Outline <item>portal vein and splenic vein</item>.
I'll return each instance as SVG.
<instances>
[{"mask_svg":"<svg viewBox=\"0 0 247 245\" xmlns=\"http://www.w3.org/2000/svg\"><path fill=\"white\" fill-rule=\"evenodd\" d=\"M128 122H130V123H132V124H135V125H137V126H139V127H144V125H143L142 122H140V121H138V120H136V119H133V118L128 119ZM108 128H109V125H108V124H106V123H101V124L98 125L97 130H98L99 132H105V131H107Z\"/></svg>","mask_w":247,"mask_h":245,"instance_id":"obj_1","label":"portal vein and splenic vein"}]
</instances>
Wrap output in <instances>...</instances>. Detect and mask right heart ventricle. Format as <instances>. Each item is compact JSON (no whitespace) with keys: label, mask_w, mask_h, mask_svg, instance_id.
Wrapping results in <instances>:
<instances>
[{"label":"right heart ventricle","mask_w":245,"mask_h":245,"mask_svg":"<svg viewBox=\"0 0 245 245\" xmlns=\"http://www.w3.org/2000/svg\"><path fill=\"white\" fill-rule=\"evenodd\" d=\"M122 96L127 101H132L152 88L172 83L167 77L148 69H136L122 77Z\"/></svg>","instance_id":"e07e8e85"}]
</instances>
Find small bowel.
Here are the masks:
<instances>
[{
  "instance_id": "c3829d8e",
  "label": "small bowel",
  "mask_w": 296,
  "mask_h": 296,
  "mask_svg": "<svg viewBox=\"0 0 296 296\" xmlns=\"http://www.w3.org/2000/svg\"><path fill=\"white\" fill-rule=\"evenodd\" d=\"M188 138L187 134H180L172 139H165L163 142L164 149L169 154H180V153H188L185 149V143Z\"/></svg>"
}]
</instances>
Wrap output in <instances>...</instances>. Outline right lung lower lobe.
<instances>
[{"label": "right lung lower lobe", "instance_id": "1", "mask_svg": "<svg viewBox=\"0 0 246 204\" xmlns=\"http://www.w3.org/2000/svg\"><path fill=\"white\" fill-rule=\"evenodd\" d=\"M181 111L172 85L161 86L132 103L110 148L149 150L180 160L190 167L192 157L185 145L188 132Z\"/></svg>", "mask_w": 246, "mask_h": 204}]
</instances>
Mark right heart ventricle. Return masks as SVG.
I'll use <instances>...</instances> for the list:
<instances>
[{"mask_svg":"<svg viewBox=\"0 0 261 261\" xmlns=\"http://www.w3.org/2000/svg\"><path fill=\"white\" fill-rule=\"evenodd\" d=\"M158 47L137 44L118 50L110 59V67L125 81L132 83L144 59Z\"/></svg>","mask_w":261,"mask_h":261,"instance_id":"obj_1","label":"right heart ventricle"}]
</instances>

Direction – Pick out each line in the records above that contains the string "vein" and copy those lines out in full.

Reply to the task –
Outline <item>portal vein and splenic vein</item>.
[{"mask_svg":"<svg viewBox=\"0 0 247 245\" xmlns=\"http://www.w3.org/2000/svg\"><path fill=\"white\" fill-rule=\"evenodd\" d=\"M128 122H130V123H132V124H135V125H137V126H139V127H144V125H143L142 122H140V121H138V120H136V119H133V118L128 119ZM108 128H109V125H108V124H106V123H101V124L98 125L97 130H98L99 132H105V131H107Z\"/></svg>","mask_w":247,"mask_h":245,"instance_id":"obj_1","label":"portal vein and splenic vein"}]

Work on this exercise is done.